# PROBLEM TO WORK ON:
Search the records that follow and extract every line containing the string "cerveja".

# INPUT:
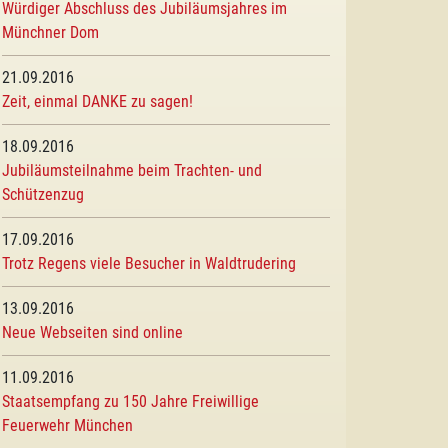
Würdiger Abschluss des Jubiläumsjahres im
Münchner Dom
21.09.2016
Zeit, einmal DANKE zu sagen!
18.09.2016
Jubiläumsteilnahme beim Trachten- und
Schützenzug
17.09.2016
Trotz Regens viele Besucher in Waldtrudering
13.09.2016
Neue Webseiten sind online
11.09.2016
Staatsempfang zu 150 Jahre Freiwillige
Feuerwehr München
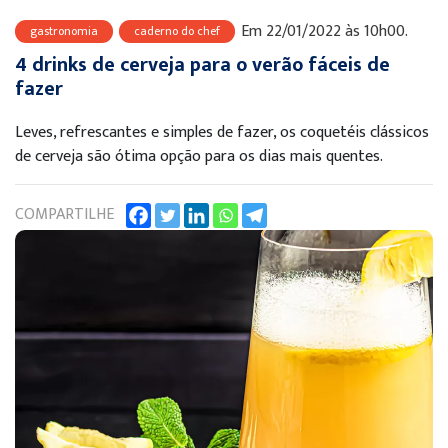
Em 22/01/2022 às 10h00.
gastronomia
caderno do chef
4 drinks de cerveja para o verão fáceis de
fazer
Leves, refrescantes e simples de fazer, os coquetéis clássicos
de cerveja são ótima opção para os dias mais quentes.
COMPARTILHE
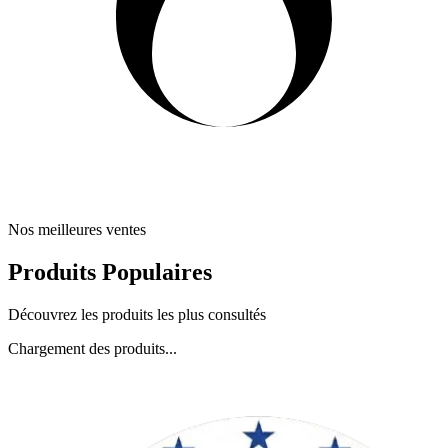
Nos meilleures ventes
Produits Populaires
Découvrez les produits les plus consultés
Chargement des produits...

==

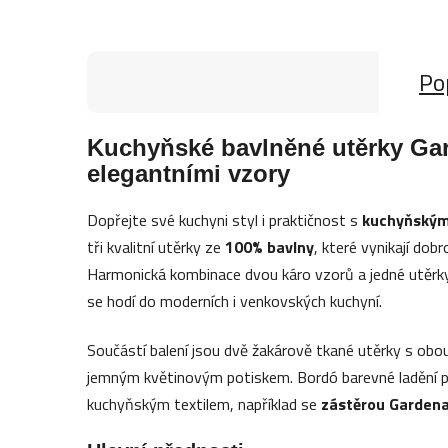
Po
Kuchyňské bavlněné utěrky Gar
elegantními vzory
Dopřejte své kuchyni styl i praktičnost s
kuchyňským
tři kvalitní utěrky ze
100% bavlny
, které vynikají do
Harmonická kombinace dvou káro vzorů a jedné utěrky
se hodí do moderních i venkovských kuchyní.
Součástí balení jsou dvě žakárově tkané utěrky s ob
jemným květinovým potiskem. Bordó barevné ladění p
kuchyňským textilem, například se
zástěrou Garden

# EXPECTED ANSWER:
4 drinks de cerveja para o verão fáceis de
de cerveja são ótima opção para os dias mais quentes.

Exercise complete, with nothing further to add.